一个类型为“某个类的数组”的表达式会被转换成类型为“指向这个类”的指针的表达式,具体指向数组的首个对象,并且不是左值,除非作为sizeof操作符、typeof操作、单元运算符&的操作数,或者一个字符串常量被用于初始化数组。如果数组对象具有register存储类型,那么行为是未定义的。

As stated in Undefined Behavior # 20, the address of any part of a register object cannot be computed. By converting an array expression to a pointer expression, the address of the first element of the array will taken during the evaluation of the converted expression. Thus we cannot determine the behavior of such conversion of the register array expression.

第20条未定义行为中有介绍:一个具有“register”存储类型的对象的任何一部分的地址都不能被以直接或间接方式计算。通过上述的这种从数组类型到指针类型的转换,将会在接下来的“evaluation”过程中计算数组首个元素的地址。因此无法确定这种操作的行为。

Code⚓︎

UB21.1.c
#include<stdio.h>

int main() {
    register int arr[10] = {0};
    printf("%d", arr);      // undefined behavior! (1)
}
  1. Undefined behavior! Here arr is an array of int, which will be converted to a pointer to int, of whom the evaluation would cause an undefined behavior.

View source


UB21.2.c
#include<stdio.h>

int main() {
    register int arr[3] = {0};
    printf("%d", arr[2]);   // undefined behavior! (1)
}
  1. Undefined behavior! Here arr[2] is seen as * (arr + 2) (see array subscripting (6.5.2.1)), which also includes array-to-pointer conversion.

View source

Configurations⚓︎

OS: Microsoft Windows 11 22H2

gcc -v : gcc version 11.2.0 (GCC), x86_64-w64-mingw32

compile and run commands: gcc UB21.1.c -o UB21.1.exe && ./UB21.1.exe

OS: Microsoft Windows 11 22H2

cl.exe Version Code: 19.35.32215, Arcitecture: amd64, Version: 8.1 or Windows 10 SDK version

compile and run commands: cl.exe /FeUB21.1 UB21.1.c && ./UB21.1.exe

OS: Ubuntu 20.04 x86_64 GNU/Linux

clang -v : 17.0.0, Target: x86_64-pc-linux-gnu

compile and run commands: clang UB21.1.c -o UB21.1.exe && ./UB21.1.exe

OS and gcc -v: same as UB21.1.c MinGW

compile and run commands: gcc UB21.2.c -o UB21.2.exe && ./UB21.2.exe

OS and cl.exe version: same as UB21.1.c MSVC

compile and run commands: cl.exe /FeUB21.2 UB21.2.c && ./UB21.2.exe

OS and clang -v: same as UB21.1.c Clang

compile and run commands: clang UB21.2.c -o UB21.2.exe && ./UB21.2.exe

Behaviors⚓︎

  • Compilation unsuccessful
  • Compiler messages: "error: address of register variable 'arr' requested"
  • Compilation unsuccessful
  • Compiler messages: "error C2103: '&' on register variable"
  • Compilation unsuccessful
  • Compiler messages: "error: address of register variable requested"
  • Compilation successful
  • Output: 0
  • Note: If we take a look at the assembly script the compiler generates, we find out that the array arr is actually in the registers. MinGW takes a different approach to translate arr[2], directly reading from the compiler instead of array subscripting.
  • Compilation unsuccessful
  • Compiler messages: "error C2103: '&' on register variable"
  • Compilation unsuccessful
  • Compiler messages: "error: address of register variable requested"

Advice⚓︎

As we see in the behaviors part, the use of an element of a register array will cause compatibility issue (e.g. UB21.2.c, which uses arr[1], can be compiled in MinGW, while fails with MSCV and Clang). And given that array subscripting is one of the most frequently used operation on an array. Therefore programmers should avoid using register arrays when coding.
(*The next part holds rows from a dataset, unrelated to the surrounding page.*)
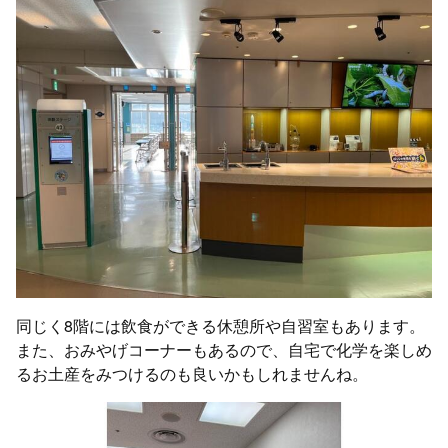
同じく8階には飲食ができる休憩所や自習室もあります。
また、おみやげコーナーもあるので、自宅で化学を楽しめ
るお土産をみつけるのも良いかもしれませんね。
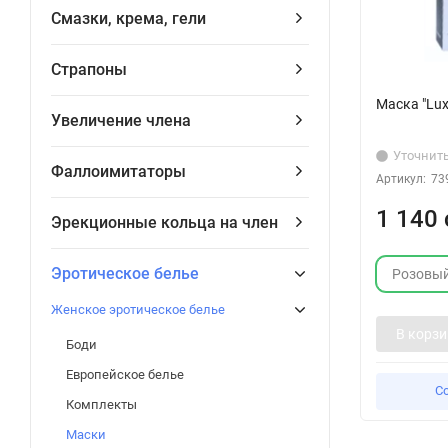
Смазки, крема, гели
Страпоны
Маска "Lux
Увеличение члена
Уточнит
Фаллоимитаторы
Артикул:
73
1 140 
Эрекционные кольца на член
Эротическое белье
Розовы
Женское эротическое белье
В корзи
Боди
Европейское белье
С
Комплекты
Маски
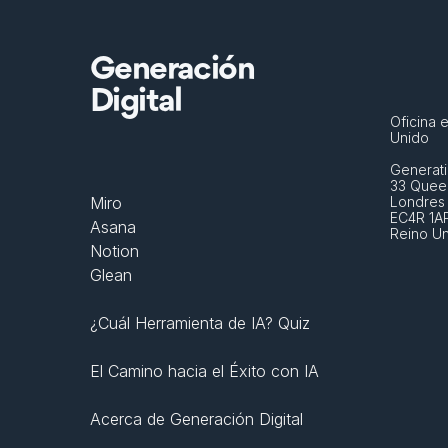
Generación
Digital
Oficina e
Unido
Generati
33 Queen
Miro
Londres
EC4R 1A
Asana
Reino U
Notion
Glean
¿Cuál Herramienta de IA? Quiz
El Camino hacia el Éxito con IA
Acerca de Generación Digital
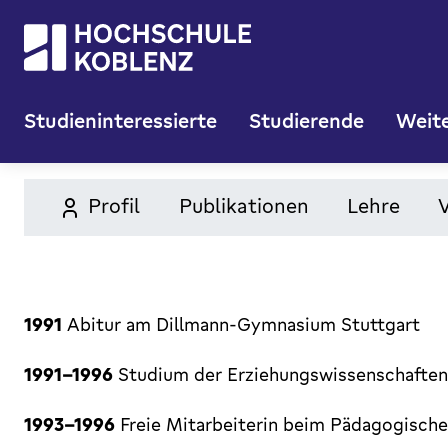
Studieninteressierte
Studierende
Weite
Profil
Publikationen
Lehre
1991
Abitur am Dillmann-Gymnasium Stuttgart
1991-1996
Studium der Erziehungswissenschaften 
1993-1996
Freie Mitarbeiterin beim Pädagogischen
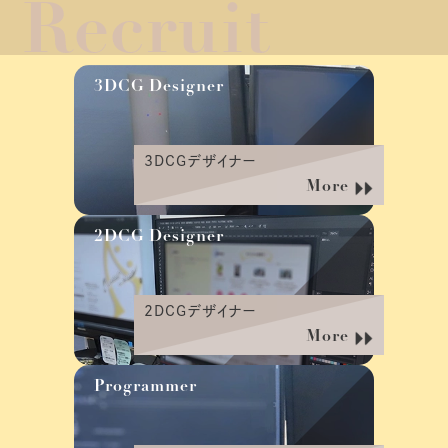
Recruit
3DCG Designer
3DCGデザイナー
More
2DCG Designer
2DCGデザイナー
More
Programmer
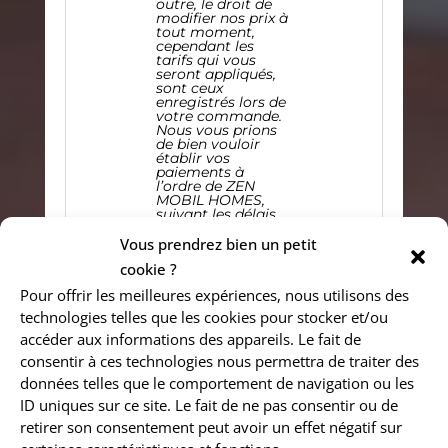
outre, le droit de
modifier nos prix à
tout moment,
cependant les
tarifs qui vous
seront appliqués,
sont ceux
enregistrés lors de
votre commande.
Nous vous prions
de bien vouloir
établir vos
paiements à
l’ordre de ZEN
MOBIL HOMES,
suivant les délais
et modalités
indiqués dans
Vous prendrez bien un petit
votre confirmation
cookie ?
de commande.
Les
délais de
Pour offrir les meilleures expériences, nous utilisons des
livraison, vous
sont donnés à
technologies telles que les cookies pour stocker et/ou
titre indicatif, un
accéder aux informations des appareils. Le fait de
retard de livraison
ne peut en aucun
consentir à ces technologies nous permettra de traiter des
cas donner lieu à
données telles que le comportement de navigation ou les
dommages et
intérêts, ni à
ID uniques sur ce site. Le fait de ne pas consentir ou de
l’annulation de
votre commande.
retirer son consentement peut avoir un effet négatif sur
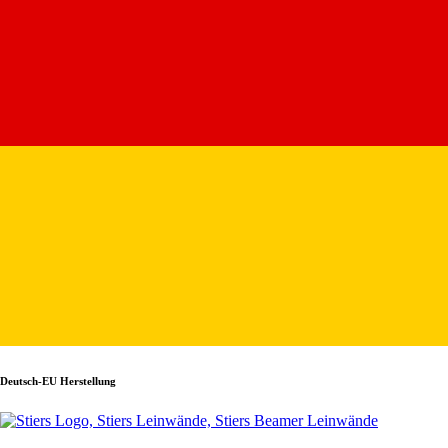
Deutsch-EU Herstellung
In author's opinion, the register array is actually quite awkward. If a register array is too long, compiler cannot put it into register file for faster accessing latency. If a register array is short enough to fit into register file, then using a bunch of register variables will be a better solution, avoiding array subscripting problem.